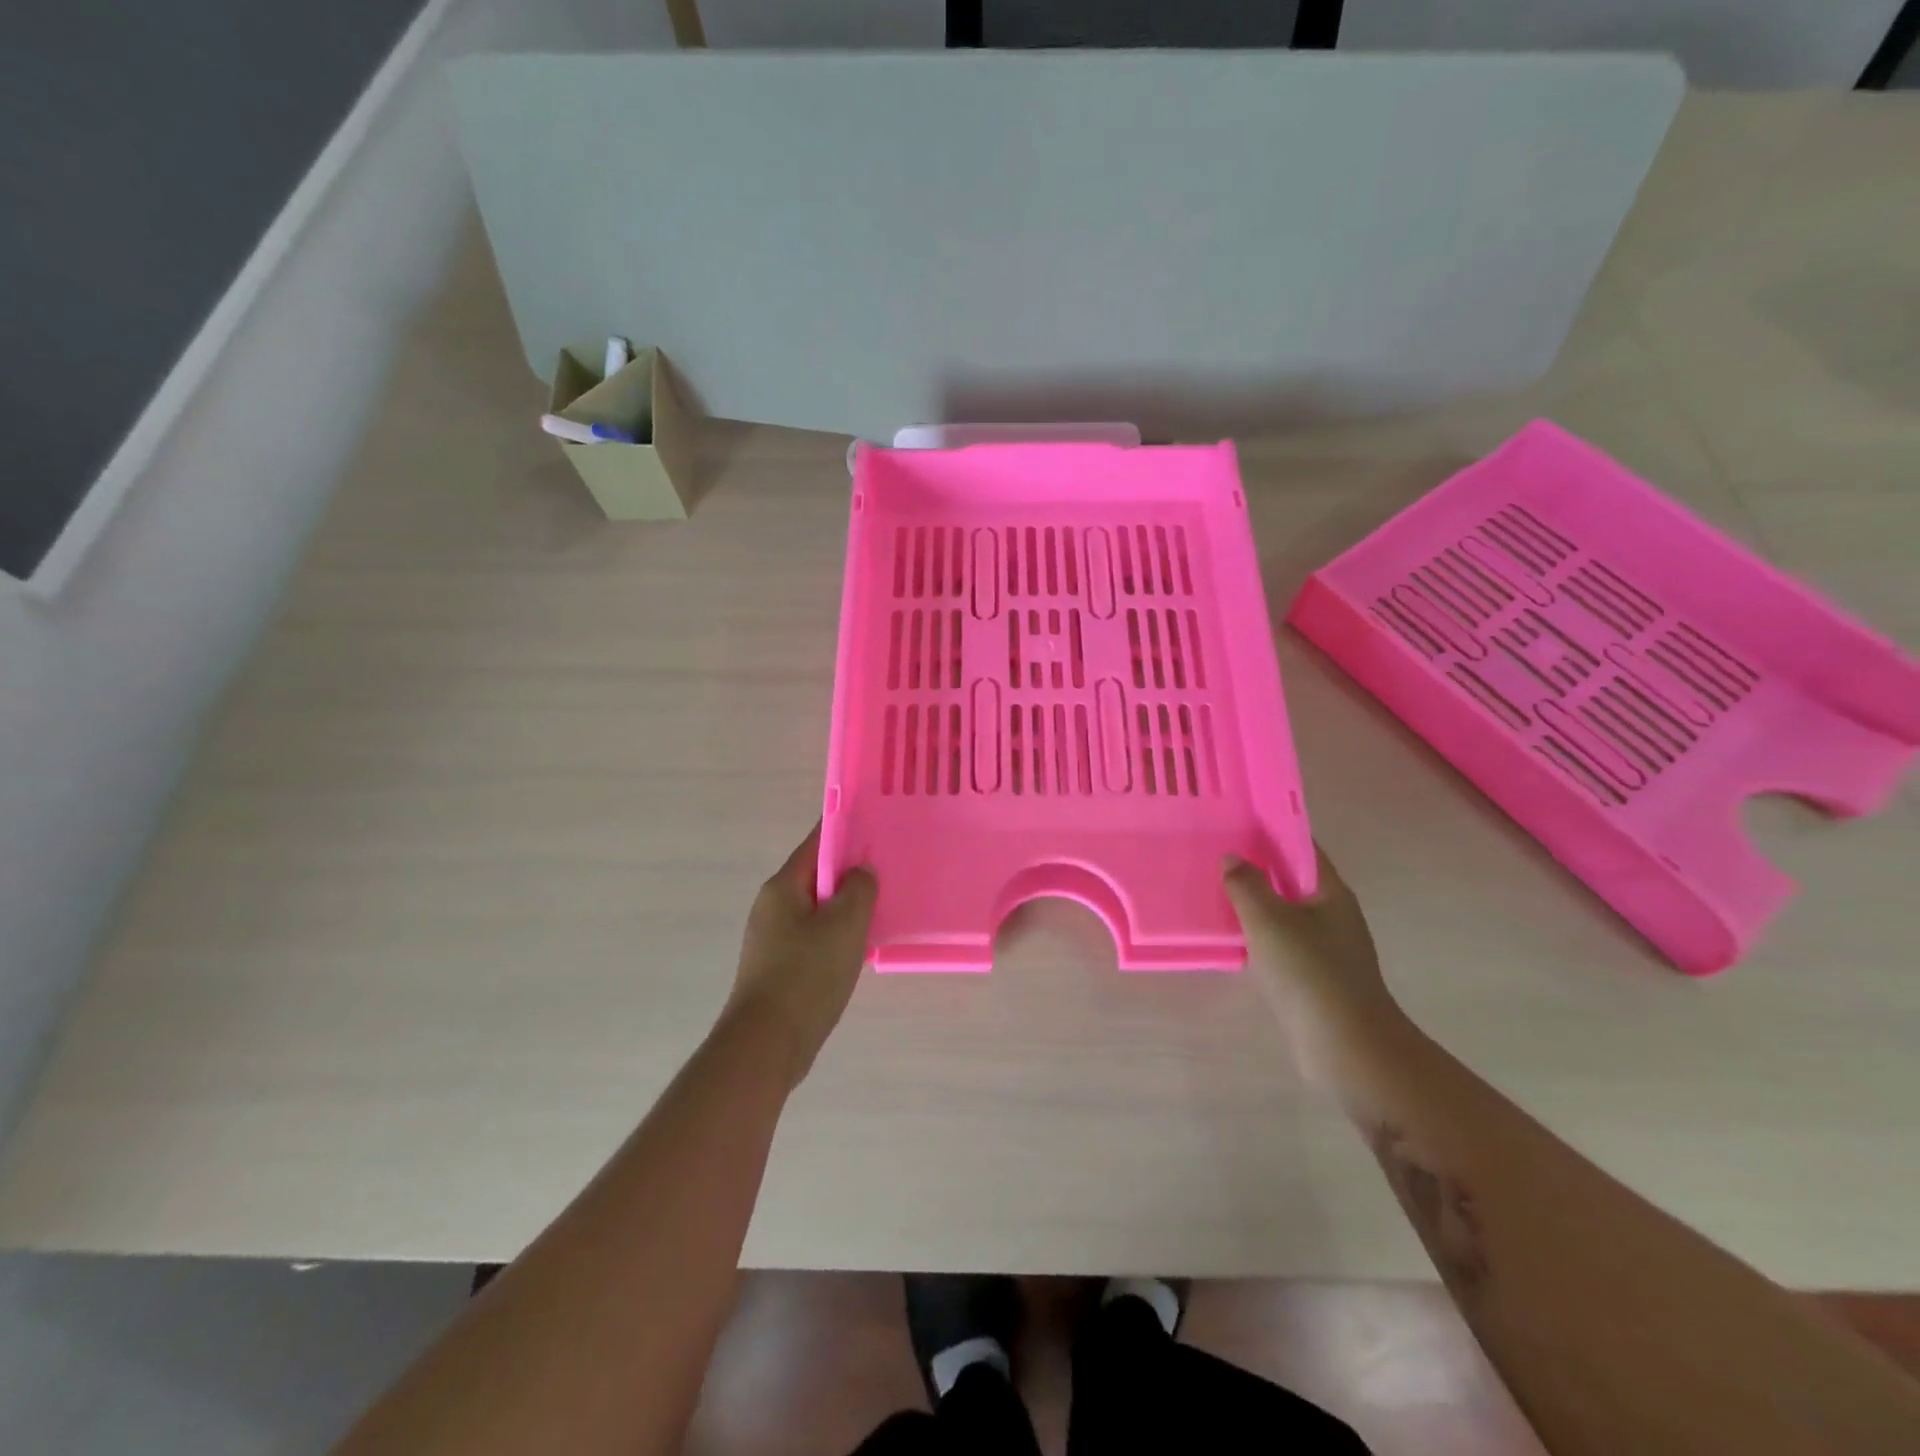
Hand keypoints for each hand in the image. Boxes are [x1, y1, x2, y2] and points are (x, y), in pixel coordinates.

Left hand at [723, 824, 877, 1088]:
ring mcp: (772, 938)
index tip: (876, 825)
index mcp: (783, 886)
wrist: (767, 1045)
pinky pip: (813, 937)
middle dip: (851, 871)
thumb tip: (861, 872)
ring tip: (882, 908)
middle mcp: (772, 905)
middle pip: (817, 875)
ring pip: (817, 909)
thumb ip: (859, 888)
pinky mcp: (778, 966)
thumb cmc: (807, 975)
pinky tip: (860, 947)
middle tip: (888, 869)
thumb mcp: (845, 924)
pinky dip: (837, 935)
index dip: (846, 830)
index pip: (817, 843)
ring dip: (846, 907)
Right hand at [1224, 843, 1409, 1093]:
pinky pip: (1281, 941)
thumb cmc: (1310, 972)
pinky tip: (1232, 935)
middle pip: (1292, 878)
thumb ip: (1247, 884)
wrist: (1347, 1047)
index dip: (1271, 830)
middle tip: (1216, 852)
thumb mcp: (1269, 920)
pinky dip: (1258, 933)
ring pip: (1285, 911)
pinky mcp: (1315, 976)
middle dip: (1258, 865)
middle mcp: (1333, 913)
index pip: (1301, 847)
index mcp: (1330, 891)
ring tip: (1215, 889)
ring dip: (1255, 901)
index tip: (1237, 820)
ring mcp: (1327, 946)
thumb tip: (1232, 858)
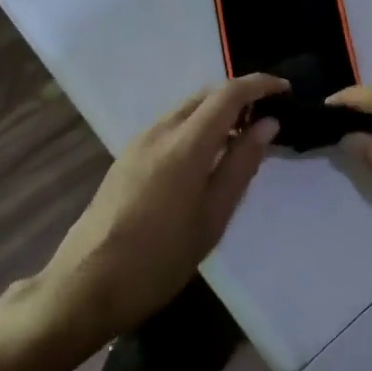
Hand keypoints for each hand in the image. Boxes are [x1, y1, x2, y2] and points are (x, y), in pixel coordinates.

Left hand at [2, 74, 285, 359]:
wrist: (86, 285)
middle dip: (239, 96)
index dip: (260, 85)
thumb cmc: (160, 258)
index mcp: (185, 144)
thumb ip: (241, 164)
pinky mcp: (127, 157)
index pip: (228, 94)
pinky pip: (170, 125)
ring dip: (217, 111)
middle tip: (268, 118)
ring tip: (242, 139)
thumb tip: (267, 124)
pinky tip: (207, 156)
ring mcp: (138, 143)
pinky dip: (196, 126)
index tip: (285, 91)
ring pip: (186, 109)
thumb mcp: (213, 216)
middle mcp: (160, 131)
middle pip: (205, 95)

- THE TASK
Restate each line from the start of the listing through the line bearing "middle tip: (1216, 852)" word for word. Drop the pictures.

- RESPONSE TO THIS EXERCISE
Hand keypoints for each hand in the image. Boxes are [x1, y1, x2, y2] and points are (x, y), in pixel coordinates.

Left hand at [723, 824, 877, 1088]:
ring mcp: (772, 938)
index tip: (876, 825)
index mcp: (783, 886)
wrist: (767, 1045)
pinky pip: (813, 937)
middle dip: (851, 871)
thumb tip: (861, 872)
ring tip: (882, 908)
middle mcp: (772, 905)
middle pip: (817, 875)
ring pip: (817, 909)
thumb ip: (859, 888)
pinky mcp: (778, 966)
thumb cmc: (807, 975)
pinky tip: (860, 947)
middle tip: (888, 869)
thumb mcp: (845, 924)
pinky dip: (837, 935)
index dip: (846, 830)
index pip: (817, 843)
ring dip: (846, 907)
Right hand at [1224, 843, 1409, 1093]:
pinky pip: (1281, 941)
thumb cmc: (1310, 972)
pinky tip: (1232, 935)
middle pip: (1292, 878)
thumb ip: (1247, 884)
wrist: (1347, 1047)
index dip: (1271, 830)
middle tip: (1216, 852)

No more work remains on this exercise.